Abstract
Show me a Sasquatch body. (Michael Shermer, 2009, p. 35)
Anthropology and anatomy professor Jeff Meldrum gave a lecture at the 2016 PA/SSE conference entitled “Sasquatch and Other Wildmen: The Search for Relict Hominoids” (Meldrum, 2016). As one of the few established academics interested in cryptozoological topics, he spoke about footprints of different provenance, their evaluation and anatomical classification. He mentioned the reactions of his colleagues to this field of research and the placement of his books in bookstores for economic reasons—booksellers put them on the esoteric shelves, where sales are expected to be higher for such topics. With reference to the skeptic Michael Shermer, he says the attitude of his colleagues toward the subject area of cryptozoology can be characterized by the sentence “The science starts once you have a body.”
This aptly shows the problematic situation in which cryptozoology finds itself. The first sentence of the article “Cryptozoology” in the English Wikipedia asserts: “Cryptozoology is a pseudoscience and subculture that aims to prove the existence of entities from the folklore record, such as Bigfoot, the chupacabra, or Mokele-mbembe.”1 As is often the case with anomalies research, a general judgment is made about the field of research and the people who are actively interested in it.

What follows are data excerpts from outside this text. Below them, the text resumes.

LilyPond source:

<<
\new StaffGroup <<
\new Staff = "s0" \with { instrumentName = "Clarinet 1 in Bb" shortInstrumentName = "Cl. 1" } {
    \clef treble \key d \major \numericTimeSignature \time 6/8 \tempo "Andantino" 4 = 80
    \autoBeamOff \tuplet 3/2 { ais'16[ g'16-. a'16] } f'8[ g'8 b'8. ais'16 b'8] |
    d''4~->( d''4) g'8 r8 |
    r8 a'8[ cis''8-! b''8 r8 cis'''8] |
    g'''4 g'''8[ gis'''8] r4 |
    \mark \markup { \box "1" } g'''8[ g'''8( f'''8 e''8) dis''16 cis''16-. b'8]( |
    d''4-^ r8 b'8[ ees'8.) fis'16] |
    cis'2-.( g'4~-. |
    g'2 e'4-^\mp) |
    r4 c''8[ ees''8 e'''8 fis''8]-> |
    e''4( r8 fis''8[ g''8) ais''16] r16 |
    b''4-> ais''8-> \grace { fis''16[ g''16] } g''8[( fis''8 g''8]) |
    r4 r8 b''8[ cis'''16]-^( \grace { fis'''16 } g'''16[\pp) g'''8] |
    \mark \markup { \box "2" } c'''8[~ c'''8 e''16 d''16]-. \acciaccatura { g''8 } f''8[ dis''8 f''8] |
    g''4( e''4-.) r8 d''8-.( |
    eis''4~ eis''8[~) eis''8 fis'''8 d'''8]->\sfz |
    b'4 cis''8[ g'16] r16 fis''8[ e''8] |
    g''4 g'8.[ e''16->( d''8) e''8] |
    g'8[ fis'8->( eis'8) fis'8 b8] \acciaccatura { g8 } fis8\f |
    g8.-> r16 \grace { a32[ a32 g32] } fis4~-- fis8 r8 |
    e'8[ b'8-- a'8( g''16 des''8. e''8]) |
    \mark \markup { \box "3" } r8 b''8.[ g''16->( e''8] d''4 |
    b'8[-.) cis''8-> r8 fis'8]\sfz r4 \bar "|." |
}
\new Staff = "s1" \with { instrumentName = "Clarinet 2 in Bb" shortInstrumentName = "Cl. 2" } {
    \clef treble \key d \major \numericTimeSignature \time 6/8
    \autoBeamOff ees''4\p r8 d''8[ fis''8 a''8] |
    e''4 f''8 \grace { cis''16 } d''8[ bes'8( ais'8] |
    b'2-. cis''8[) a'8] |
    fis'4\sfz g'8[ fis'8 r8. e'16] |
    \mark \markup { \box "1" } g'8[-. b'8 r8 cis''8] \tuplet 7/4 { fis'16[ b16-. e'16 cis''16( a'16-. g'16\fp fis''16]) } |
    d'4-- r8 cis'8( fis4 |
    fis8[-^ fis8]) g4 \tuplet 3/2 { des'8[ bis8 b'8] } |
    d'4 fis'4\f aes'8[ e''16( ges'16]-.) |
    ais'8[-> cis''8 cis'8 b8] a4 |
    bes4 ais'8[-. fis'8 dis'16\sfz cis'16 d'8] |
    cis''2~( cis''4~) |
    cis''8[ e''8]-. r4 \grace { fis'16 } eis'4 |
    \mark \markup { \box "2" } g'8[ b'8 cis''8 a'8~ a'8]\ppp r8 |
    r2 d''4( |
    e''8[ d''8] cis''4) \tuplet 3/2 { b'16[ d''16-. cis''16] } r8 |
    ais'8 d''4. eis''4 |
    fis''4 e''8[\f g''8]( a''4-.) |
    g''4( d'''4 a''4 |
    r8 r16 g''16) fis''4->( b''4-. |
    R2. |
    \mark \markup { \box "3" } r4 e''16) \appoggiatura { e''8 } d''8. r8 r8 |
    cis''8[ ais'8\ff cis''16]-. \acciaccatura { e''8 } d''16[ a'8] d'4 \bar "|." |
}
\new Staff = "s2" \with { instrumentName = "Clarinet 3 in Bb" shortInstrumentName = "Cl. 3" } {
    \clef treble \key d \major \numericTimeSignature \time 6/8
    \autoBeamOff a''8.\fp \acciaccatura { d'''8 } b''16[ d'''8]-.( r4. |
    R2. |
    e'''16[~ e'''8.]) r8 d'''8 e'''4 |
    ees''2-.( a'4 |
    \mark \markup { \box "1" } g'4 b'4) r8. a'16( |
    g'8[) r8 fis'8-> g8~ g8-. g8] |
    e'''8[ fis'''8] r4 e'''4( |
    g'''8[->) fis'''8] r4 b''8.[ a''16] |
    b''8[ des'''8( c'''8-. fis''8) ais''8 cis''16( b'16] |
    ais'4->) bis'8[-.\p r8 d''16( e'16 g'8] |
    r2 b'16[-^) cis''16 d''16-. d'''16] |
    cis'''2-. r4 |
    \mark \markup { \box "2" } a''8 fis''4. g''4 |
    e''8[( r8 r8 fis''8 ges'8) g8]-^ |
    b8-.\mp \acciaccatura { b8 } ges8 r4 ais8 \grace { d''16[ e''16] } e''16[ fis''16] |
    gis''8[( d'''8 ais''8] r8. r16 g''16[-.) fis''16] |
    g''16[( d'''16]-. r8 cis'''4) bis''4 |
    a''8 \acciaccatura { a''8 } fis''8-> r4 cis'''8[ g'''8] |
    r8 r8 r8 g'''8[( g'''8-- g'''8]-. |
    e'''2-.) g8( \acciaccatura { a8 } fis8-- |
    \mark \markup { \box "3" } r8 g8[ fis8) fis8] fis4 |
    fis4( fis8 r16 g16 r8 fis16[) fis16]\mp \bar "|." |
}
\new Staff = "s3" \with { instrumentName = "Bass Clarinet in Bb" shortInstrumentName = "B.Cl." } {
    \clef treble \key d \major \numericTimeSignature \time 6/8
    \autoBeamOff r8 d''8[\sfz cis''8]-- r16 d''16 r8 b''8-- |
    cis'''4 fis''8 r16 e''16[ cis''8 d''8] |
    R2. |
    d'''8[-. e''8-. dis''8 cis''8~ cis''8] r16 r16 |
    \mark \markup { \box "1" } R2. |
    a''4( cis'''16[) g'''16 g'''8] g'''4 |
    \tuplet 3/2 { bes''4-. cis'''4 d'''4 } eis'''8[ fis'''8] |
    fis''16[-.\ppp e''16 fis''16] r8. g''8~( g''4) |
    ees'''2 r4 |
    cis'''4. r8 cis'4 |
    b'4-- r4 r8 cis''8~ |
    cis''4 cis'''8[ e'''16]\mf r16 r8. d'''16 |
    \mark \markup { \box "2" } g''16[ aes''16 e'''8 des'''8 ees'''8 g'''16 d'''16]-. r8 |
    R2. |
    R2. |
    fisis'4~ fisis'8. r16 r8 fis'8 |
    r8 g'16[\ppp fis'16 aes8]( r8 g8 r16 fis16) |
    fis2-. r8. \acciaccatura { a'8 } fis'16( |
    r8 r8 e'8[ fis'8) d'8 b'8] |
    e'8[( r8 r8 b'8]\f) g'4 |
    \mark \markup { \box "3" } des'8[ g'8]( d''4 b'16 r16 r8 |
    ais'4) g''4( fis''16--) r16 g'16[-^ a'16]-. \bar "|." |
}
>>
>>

Without a discriminating perspective, critics equate the former with the latter (“pseudoscience and subculture”). The volume Anthropology and Cryptozoology: Exploring Encounters with Mysterious Creatures shows that there are other ways to look at this field.
This high-priced book, edited by anthropologist Samantha Hurn, was published in 2017 by the scientific publisher Routledge. The combination of anthropology and cryptozoology in its title shows a shift in academic approach to this topic from zoology and biological anthropology to ethnology and social sciences, evidenced in the book blurb:
Cryptozoology is best understood as the study of animals which, in the eyes of Western science, are extinct, unclassified, or unrecognised. In consequence, and in part because of its selective methods and lack of epistemological rigour, cryptozoology is often dismissed as a pseudo-science. However, there is a growing recognition that social science can benefit from engaging with it, for as social scientists are very well aware, ‘scientific’ categorisation and explanation represents just one of myriad systems used by humans to enable them to classify and make sense of the world around them.